Good Manager ended with a final episode viewership rating of 18.4% (Nielsen Korea). The book 'Chief Kim's Workplace White Paper' (Aureum), which compiles famous lines, was published and continues to be popular.

In the same year, Park returned to the big screen with The Wrath, a remake of the 1986 Korean horror film Woman's Wail. Park adapted the original script by Heo Seong-su. Directed by Yoo Young-seon, known for the acclaimed film The Wicked in 2014, the film follows the story of Ok-bun (Son Na-eun), who unintentionally enters a mansion plagued by mysterious deaths. There, she encounters Mrs. Shin (Seo Young-hee), a woman with a secret. The film was released domestically on November 8, 2018.
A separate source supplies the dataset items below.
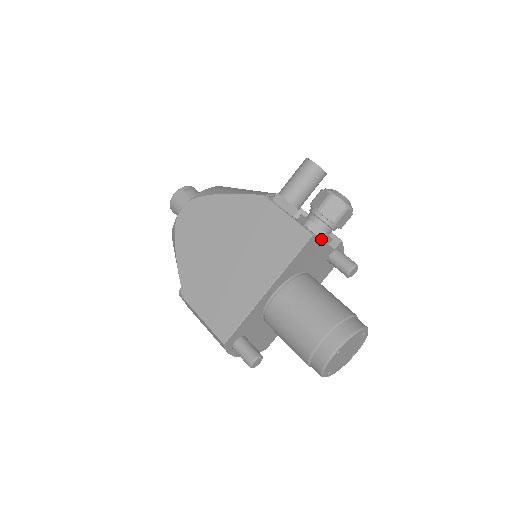
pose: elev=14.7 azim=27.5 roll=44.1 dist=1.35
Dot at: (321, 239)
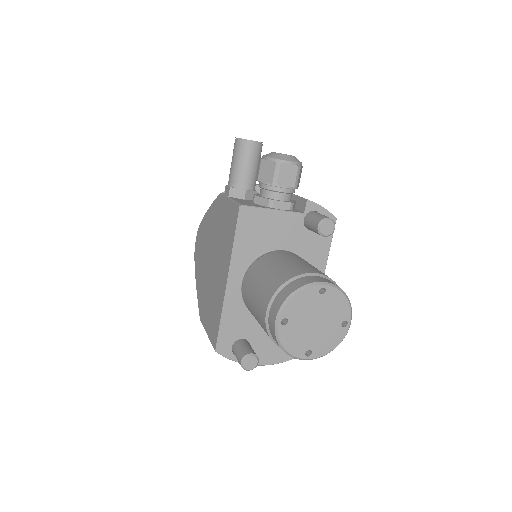
Dot at: (270, 208)
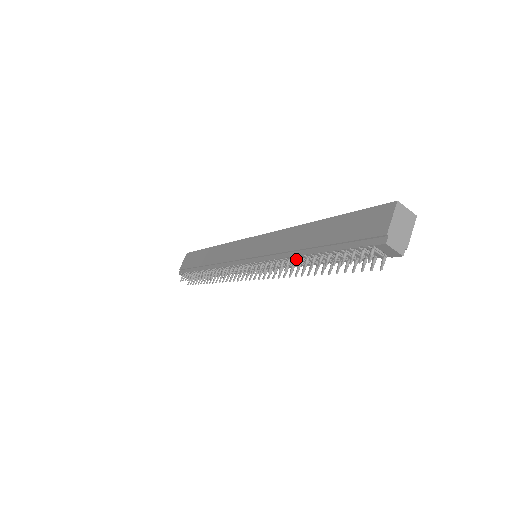
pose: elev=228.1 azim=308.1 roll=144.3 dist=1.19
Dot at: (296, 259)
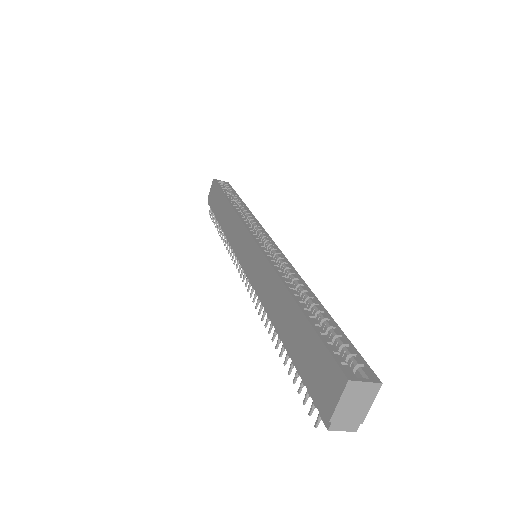
Dot at: occluded
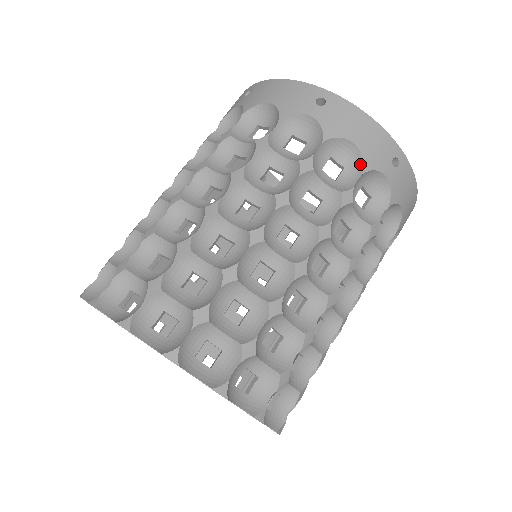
The Fiery Priest (SBS, 2019) revolves around a hot-tempered Catholic priest who confronts evildoers and delivers punches to those who refuse to repent for their sins. The series offers a blend of diverse characters and comedy. Featuring Kim Nam-gil, Kim Sung-kyun, Lee Hanee, Go Jun, and Keum Sae-rok in the lead roles, The Fiery Priest made history as the first drama to occupy SBS's Fridays and Saturdays timeslot. It aired from February 15 to April 20, 2019. In terms of viewership, The Fiery Priest achieved success, becoming the highest-rated miniseries drama on public broadcast in 2019, according to Nielsen Korea. It garnered widespread popularity and became one of the most talked-about dramas of the year. Kim Nam-gil's portrayal of the priest struggling with anger management issues earned him numerous accolades.

In 2021, Vincenzo emerged as the definitive version of writer Jay Park's unique satire, featuring Song Joong-ki as an Italian mafia lawyer who undergoes a transformation into a dark hero. With the motto "punish evil with evil", the dark hero confronts a more insidious form of villainy. The involvement of the Geumga Plaza merchants, entangled with Vincenzo, adds to the intrigue. Inspired by Stephen Chow's Kung Fu Hustle, Geumga Plaza represents oppressed small-town citizens who are empowered by Vincenzo's villainous presence, transforming into strong and active individuals. Their growth process and eccentricities become the highlights of Geumga Plaza.

After Vincenzo, it was reported that Park worked on script adaptation for Han Jae-rim's disaster film Emergency Declaration.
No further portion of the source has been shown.